RECORDED INFORMATION Start Marker

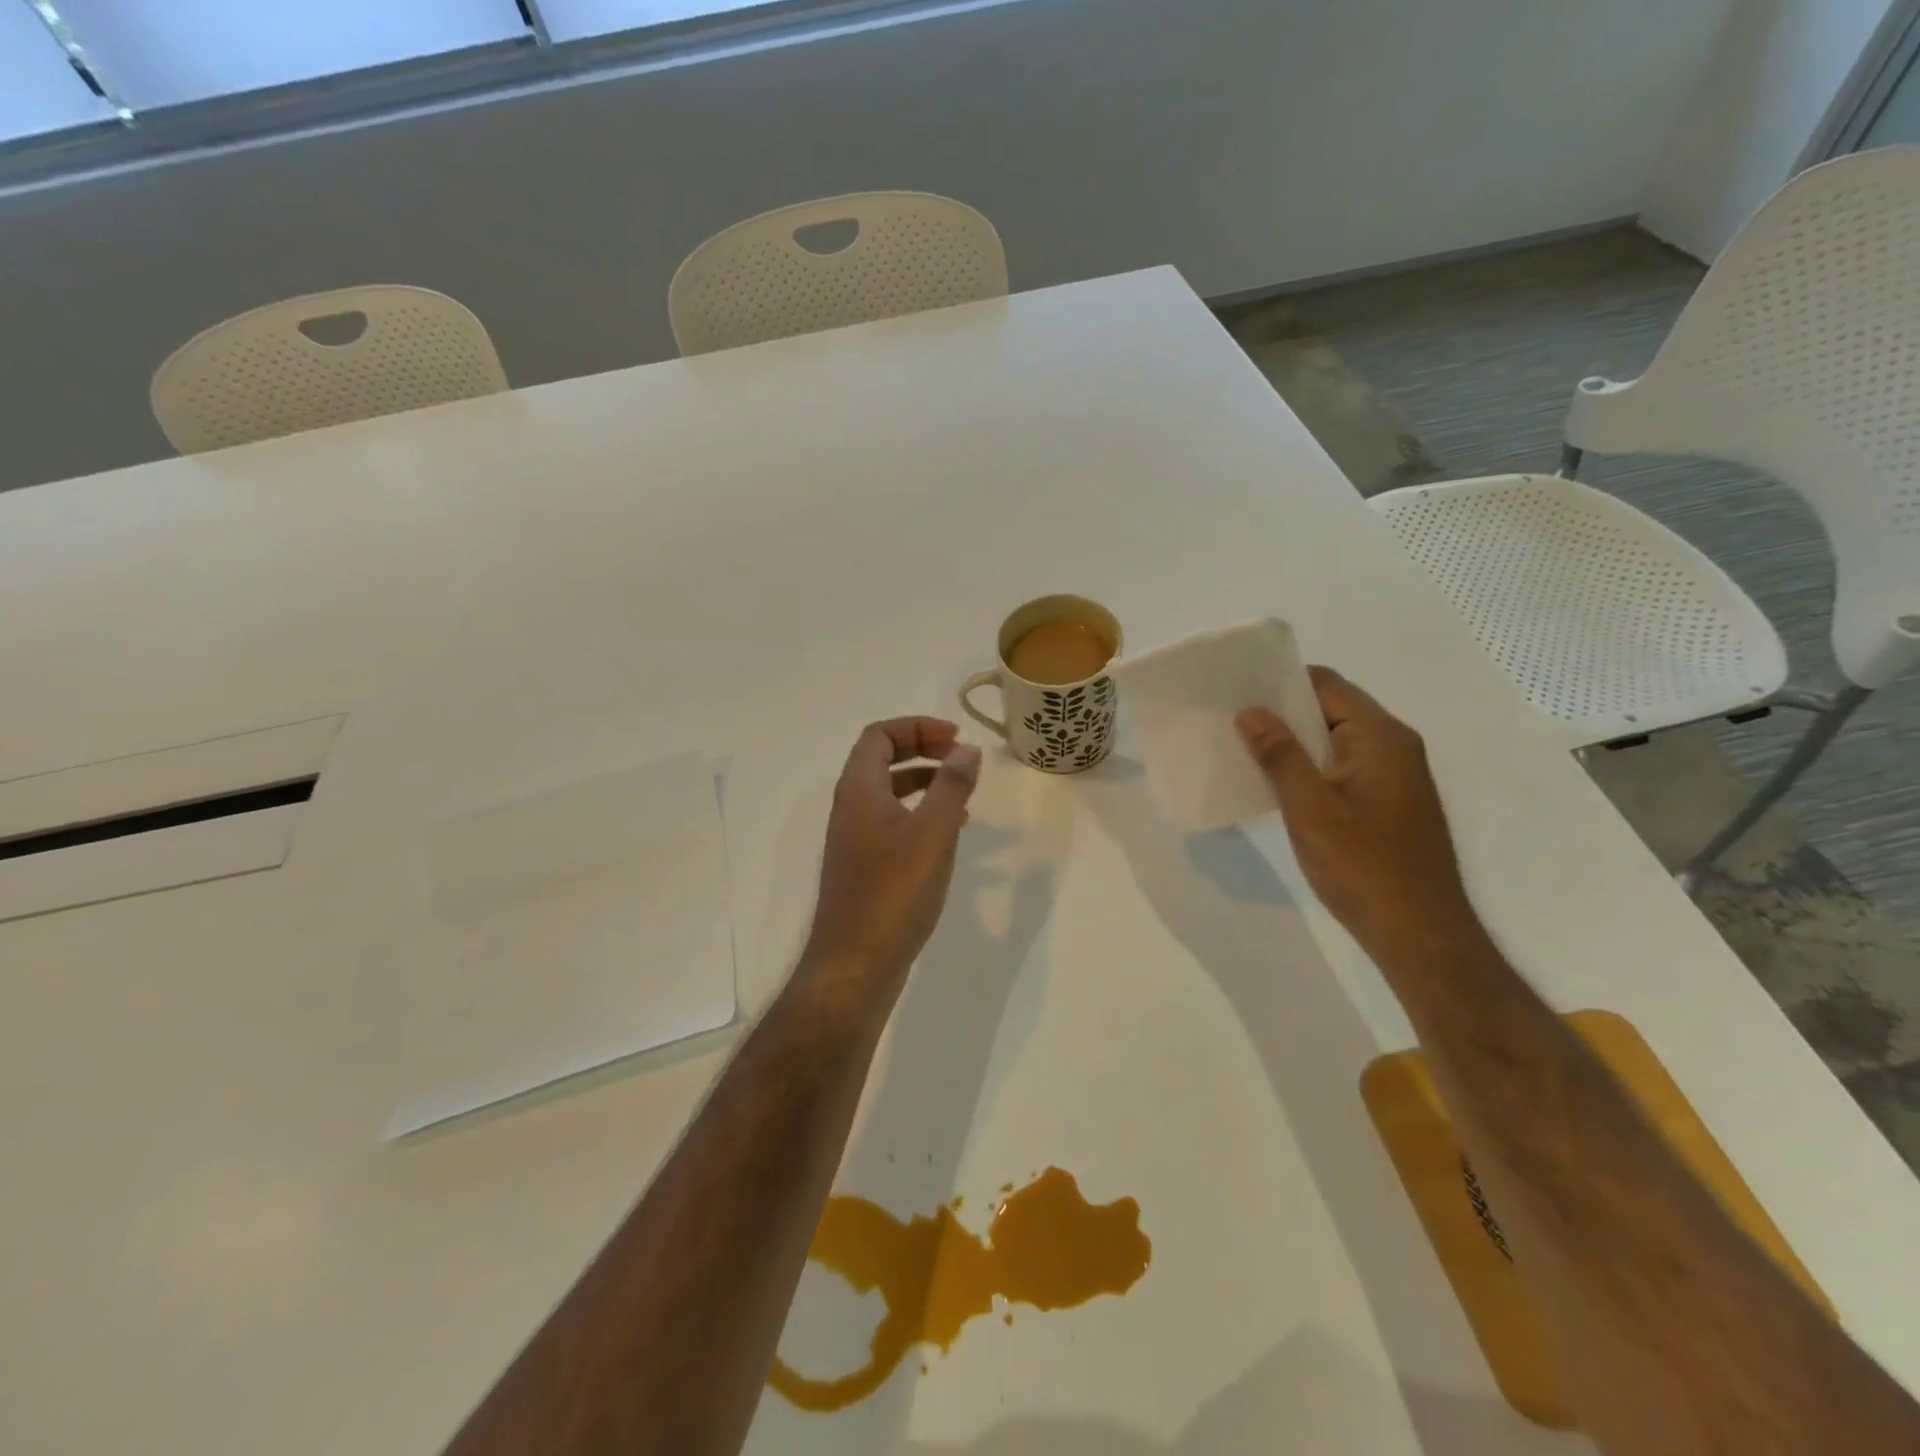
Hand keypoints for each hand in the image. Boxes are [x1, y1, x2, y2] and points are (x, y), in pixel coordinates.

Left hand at [804, 718, 981, 994]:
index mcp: (859, 790)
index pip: (879, 735)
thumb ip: (952, 786)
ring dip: (924, 783)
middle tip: (961, 757)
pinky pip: (892, 823)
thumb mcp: (933, 833)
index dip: (917, 727)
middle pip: (882, 759)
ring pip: (889, 793)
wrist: (856, 964)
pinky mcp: (864, 867)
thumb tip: (966, 749)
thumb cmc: (895, 892)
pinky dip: (920, 815)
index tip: (956, 739)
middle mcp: (850, 808)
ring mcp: (854, 839)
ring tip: (963, 794)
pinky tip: (949, 834)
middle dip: (922, 750)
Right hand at [1236, 668, 1481, 962]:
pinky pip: (1341, 766)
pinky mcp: (1387, 801)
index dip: (1281, 682)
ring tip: (1243, 748)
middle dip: (1282, 711)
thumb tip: (1251, 711)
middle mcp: (1393, 746)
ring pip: (1334, 739)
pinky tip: (1276, 783)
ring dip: (1293, 742)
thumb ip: (1280, 755)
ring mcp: (1393, 775)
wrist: (1419, 933)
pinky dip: (1309, 766)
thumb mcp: (1311, 808)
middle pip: (1331, 708)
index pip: (1326, 685)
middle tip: (1231, 719)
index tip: (1237, 690)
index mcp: (1381, 737)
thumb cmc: (1364, 866)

RECORDED INFORMATION End Marker

TASK GOAL
Although the records include pictures, the copy should reproduce every line exactly and none of the pictures.

SOLVED EXERCISE
Hand keypoints for each hand in the image. Boxes are [x1, y1, x2, y2] and points are (x, y), in pixel coordinates.

Left hand at [804, 718, 981, 994]:
index mcp: (859, 790)
index pip: (879, 735)
thumb ip: (952, 786)
ring dip: (924, 783)
middle tip: (961, 757)
pinky pip: (892, 823)
thumb mcp: (933, 833)
index dip: (917, 727)
middle pip: (882, 759)
ring pip: (889, 793)
wrist: (856, 964)
pinky mcp: (864, 867)
thumb tip: (966, 749)
thumb cmc: (895, 892)
pinky dip: (920, 815)
index tip: (956, 739)
middle mcp: (850, 808)
ring mcp: (854, 839)
ring tip: (963, 794)
pinky tip: (949, 834)
middle dip: (922, 750)
Right hand at [1236, 668, 1481, 962]:
pinky pip: (1341, 766)
pinky mcp: (1387, 801)
index dip: (1281, 682)
ring tip: (1243, 748)
middle dip: (1282, 711)
thumb tip: (1251, 711)
middle mcp: (1393, 746)
ring pip: (1334, 739)
pinky tip: (1276, 783)
ring dip: (1293, 742)
thumb ip: (1280, 755)
ring mcp: (1393, 775)
wrist: (1419, 933)
pinky dip: (1309, 766)
thumb mcp: (1311, 808)
middle pip: (1331, 708)
index pip: (1326, 685)
middle tip: (1231, 719)
index tip: (1237, 690)
index mcp: (1381, 737)
thumb cmc: (1364, 866)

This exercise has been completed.